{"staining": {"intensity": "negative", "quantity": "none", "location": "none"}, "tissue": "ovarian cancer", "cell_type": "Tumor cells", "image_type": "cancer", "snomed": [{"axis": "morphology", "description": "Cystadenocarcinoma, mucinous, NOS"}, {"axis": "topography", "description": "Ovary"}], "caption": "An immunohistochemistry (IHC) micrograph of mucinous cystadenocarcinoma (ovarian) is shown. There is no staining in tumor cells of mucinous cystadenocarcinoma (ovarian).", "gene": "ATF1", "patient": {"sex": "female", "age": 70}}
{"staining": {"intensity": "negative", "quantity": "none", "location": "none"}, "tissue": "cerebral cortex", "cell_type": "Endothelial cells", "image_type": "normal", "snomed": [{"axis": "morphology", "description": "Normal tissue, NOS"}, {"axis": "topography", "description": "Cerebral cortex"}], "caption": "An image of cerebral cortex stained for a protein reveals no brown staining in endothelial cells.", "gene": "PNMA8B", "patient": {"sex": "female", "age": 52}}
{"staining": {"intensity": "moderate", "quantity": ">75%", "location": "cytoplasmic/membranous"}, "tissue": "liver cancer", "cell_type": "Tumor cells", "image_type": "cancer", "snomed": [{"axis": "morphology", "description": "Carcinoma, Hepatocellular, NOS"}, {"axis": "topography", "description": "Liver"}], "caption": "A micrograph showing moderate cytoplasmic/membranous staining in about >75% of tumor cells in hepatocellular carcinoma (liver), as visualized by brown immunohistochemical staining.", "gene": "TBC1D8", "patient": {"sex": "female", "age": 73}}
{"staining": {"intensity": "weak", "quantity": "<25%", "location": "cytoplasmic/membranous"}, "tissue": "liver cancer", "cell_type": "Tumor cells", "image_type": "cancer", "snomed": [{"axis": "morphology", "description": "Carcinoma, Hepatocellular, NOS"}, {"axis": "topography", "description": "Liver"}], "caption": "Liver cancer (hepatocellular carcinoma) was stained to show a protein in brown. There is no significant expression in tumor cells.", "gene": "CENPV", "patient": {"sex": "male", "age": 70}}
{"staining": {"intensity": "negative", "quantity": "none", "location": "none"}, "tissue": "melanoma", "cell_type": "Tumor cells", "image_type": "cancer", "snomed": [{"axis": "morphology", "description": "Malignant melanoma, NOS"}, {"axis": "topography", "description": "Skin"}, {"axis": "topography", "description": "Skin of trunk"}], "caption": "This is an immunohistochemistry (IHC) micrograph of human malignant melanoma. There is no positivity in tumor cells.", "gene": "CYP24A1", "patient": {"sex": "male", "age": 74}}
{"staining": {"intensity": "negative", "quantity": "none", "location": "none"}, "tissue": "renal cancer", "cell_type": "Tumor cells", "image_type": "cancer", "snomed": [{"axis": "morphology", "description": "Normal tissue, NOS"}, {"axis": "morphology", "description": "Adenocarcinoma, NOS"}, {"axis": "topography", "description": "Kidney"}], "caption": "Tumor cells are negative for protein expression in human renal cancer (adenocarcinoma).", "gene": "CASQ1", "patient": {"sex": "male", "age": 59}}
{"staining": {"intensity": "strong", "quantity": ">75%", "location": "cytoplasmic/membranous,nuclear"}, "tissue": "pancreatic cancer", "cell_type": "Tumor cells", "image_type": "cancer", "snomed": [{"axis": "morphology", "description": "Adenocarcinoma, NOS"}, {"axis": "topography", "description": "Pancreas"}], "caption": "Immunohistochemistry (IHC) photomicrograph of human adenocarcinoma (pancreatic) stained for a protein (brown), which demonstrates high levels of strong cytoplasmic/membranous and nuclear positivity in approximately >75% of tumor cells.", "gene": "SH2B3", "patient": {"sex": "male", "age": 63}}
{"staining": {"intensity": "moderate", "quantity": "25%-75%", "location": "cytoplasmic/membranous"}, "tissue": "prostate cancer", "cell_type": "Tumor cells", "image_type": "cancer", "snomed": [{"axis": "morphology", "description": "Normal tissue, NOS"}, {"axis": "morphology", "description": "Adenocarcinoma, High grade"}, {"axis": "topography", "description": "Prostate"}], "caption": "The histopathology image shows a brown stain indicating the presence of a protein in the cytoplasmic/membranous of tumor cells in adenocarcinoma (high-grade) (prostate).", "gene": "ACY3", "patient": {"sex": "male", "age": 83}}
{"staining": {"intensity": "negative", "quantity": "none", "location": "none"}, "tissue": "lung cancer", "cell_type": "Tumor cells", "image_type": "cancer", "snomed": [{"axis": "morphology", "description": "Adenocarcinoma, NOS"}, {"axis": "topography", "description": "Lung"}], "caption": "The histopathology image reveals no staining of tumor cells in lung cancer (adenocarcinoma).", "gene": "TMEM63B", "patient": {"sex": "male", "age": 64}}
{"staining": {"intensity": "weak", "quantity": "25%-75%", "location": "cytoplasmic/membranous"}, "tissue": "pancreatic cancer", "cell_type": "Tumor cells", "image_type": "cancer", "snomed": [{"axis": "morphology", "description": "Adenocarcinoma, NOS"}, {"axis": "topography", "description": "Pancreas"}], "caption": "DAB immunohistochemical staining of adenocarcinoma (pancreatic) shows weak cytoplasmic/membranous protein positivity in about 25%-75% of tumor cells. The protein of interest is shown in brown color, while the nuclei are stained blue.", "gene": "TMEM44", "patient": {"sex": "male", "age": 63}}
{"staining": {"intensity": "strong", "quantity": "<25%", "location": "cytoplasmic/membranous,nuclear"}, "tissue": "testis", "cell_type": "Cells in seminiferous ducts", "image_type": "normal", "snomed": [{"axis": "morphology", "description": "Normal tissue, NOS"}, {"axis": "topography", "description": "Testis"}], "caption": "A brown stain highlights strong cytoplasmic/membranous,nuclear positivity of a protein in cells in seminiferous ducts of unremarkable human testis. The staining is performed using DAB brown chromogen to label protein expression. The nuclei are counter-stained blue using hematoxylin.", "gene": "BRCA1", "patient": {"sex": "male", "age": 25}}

────────────────

- [EXERCISE BRIEF]:
Above are the entries. Quote exactly the lines from the one bearing "image of cerebral" through the one bearing "cancer (hepatocellular carcinoma)".

- [RESPONSE TO THE EXERCISE]:
{"staining": {"intensity": "negative", "quantity": "none", "location": "none"}, "tissue": "cerebral cortex", "cell_type": "Endothelial cells", "image_type": "normal", "snomed": [{"axis": "morphology", "description": "Normal tissue, NOS"}, {"axis": "topography", "description": "Cerebral cortex"}], "caption": "An image of cerebral cortex stained for a protein reveals no brown staining in endothelial cells.", "gene": "PNMA8B", "patient": {"sex": "female", "age": 52}}
{"staining": {"intensity": "moderate", "quantity": ">75%", "location": "cytoplasmic/membranous"}, "tissue": "liver cancer", "cell_type": "Tumor cells", "image_type": "cancer", "snomed": [{"axis": "morphology", "description": "Carcinoma, Hepatocellular, NOS"}, {"axis": "topography", "description": "Liver"}], "caption": "A micrograph showing moderate cytoplasmic/membranous staining in about >75% of tumor cells in hepatocellular carcinoma (liver), as visualized by brown immunohistochemical staining.", "gene": "TBC1D8", "patient": {"sex": "female", "age": 73}}
{"staining": {"intensity": "weak", "quantity": "<25%", "location": "cytoplasmic/membranous"}, "tissue": "liver cancer", "cell_type": "Tumor cells", "image_type": "cancer", "snomed": [{"axis": "morphology", "description": "Carcinoma, Hepatocellular, NOS"}, {"axis": "topography", "description": "Liver"}], "caption": "Liver cancer (hepatocellular carcinoma) was stained to show a protein in brown. There is no significant expression in tumor cells.", "gene": "CENPV", "patient": {"sex": "male", "age": 70}}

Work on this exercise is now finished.